William Bennet Munro History Seminar
In October of 2018, the Wall Street Journal broke the news of the "grievance studies hoax," in which a small team of scholars submitted twenty fraudulent and "intentionally broken" papers to critical humanities journals. They intended to expose the "corrupting" influences of postmodernism and identity politics on humanities scholarship that "was not scientific...not rigorous." Ultimately, the hoaxsters managed to successfully publish four papers and had three other papers forthcoming when they were exposed. The targeted journals, they argued, failed to distinguish cutting edge papers worthy of publication from, well, bullshit.
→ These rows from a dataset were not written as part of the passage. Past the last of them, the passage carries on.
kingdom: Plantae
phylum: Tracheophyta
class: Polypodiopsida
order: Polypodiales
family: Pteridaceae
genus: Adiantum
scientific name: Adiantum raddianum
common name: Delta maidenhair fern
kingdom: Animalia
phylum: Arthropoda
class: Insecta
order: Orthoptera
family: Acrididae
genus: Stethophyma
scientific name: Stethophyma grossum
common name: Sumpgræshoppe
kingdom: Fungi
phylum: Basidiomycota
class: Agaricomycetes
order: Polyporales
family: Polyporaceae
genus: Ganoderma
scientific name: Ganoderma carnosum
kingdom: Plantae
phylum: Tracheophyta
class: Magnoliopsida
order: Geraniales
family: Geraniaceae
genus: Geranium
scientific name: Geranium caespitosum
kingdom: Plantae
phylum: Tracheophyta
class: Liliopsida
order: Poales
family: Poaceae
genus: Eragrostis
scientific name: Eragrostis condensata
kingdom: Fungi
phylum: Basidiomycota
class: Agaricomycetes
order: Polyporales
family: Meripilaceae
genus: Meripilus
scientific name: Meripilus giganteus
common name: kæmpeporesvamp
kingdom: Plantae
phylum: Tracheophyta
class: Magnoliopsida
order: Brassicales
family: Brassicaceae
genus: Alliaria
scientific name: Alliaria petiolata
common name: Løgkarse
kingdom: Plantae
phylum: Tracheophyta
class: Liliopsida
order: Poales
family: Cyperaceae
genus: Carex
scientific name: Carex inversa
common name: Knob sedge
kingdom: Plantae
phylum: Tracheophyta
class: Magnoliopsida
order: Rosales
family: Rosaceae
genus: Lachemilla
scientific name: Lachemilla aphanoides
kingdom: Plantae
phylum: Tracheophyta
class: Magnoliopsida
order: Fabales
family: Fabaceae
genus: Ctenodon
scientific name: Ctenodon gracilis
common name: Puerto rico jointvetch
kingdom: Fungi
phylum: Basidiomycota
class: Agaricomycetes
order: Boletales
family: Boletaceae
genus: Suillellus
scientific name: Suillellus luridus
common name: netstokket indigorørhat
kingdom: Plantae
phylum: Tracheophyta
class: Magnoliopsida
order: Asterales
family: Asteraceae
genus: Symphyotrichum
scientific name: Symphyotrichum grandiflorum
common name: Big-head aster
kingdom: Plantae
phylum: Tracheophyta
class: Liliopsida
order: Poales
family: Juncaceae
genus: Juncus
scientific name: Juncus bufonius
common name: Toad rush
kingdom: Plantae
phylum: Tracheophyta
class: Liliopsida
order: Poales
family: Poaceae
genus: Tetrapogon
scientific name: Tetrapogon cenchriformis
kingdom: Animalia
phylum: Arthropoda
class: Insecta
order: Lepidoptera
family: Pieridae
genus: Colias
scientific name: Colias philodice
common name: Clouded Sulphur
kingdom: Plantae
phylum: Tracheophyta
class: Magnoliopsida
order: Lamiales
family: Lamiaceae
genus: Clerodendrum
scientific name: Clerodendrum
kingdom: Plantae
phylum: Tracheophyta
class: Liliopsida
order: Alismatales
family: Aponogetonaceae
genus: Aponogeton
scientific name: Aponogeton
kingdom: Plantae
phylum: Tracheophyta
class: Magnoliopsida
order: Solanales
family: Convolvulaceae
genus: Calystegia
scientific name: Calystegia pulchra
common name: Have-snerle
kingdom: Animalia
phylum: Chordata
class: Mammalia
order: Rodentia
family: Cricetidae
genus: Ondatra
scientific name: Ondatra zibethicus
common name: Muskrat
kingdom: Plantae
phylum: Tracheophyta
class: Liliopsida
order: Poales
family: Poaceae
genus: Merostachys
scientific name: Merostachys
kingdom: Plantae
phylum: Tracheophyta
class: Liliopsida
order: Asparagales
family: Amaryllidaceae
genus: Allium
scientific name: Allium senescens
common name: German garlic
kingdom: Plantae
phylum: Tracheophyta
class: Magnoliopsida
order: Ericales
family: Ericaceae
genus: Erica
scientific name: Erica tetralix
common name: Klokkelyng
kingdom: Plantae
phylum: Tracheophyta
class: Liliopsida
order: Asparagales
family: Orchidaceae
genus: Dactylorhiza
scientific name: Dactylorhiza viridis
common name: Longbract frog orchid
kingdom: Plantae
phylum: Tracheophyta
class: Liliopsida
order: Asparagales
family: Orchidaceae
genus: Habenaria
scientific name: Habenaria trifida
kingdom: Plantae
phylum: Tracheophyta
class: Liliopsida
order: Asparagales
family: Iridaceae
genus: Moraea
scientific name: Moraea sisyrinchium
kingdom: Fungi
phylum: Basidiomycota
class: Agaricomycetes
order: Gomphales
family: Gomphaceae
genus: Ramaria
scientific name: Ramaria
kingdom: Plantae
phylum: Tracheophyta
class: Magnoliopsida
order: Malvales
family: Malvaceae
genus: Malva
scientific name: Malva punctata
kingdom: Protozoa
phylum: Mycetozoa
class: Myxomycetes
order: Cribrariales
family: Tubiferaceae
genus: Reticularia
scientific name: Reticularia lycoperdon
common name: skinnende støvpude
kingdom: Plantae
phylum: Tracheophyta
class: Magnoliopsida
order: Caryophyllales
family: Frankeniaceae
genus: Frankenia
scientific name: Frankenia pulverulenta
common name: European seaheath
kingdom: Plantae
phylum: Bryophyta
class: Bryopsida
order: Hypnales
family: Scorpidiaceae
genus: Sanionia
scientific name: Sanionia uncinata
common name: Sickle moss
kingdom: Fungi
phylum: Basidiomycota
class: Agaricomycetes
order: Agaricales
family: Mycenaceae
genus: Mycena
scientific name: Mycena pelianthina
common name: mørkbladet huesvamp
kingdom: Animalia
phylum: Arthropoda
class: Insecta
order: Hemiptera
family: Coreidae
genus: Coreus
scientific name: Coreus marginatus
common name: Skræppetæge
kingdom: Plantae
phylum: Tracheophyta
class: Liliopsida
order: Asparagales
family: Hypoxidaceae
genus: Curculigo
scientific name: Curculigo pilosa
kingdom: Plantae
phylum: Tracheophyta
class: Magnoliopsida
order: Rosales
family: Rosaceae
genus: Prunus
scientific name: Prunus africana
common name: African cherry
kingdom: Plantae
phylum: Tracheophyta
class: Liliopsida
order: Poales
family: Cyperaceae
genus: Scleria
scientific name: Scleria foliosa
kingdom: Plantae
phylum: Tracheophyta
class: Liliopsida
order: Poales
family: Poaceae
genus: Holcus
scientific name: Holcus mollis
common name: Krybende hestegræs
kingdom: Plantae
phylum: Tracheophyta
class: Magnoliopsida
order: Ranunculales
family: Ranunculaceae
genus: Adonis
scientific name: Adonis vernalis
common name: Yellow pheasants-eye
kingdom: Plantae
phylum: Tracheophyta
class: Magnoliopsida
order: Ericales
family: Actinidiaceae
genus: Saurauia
The hoax immediately received widespread, international media attention. Its partisans lauded it as a worthy successor to physicist Alan Sokal's famous 1996 punking of the journal Social Text and dubbed it "Sokal Squared" accordingly. Its detractors argued that it fell far short of the standard for "objective," "scientific," and "rigorous" inquiry espoused by the hoaxsters, precisely the flaw the hoaxsters projected on their targets.
This talk explores the broader meaning of the hoax and why it received such sustained and intense attention. In particular, we will examine what the hoax can tell us about the recent history of American universities, as well as the status of both "scientific" and "humanistic" inquiry in the age of proliferating "fake news" and pseudoscience.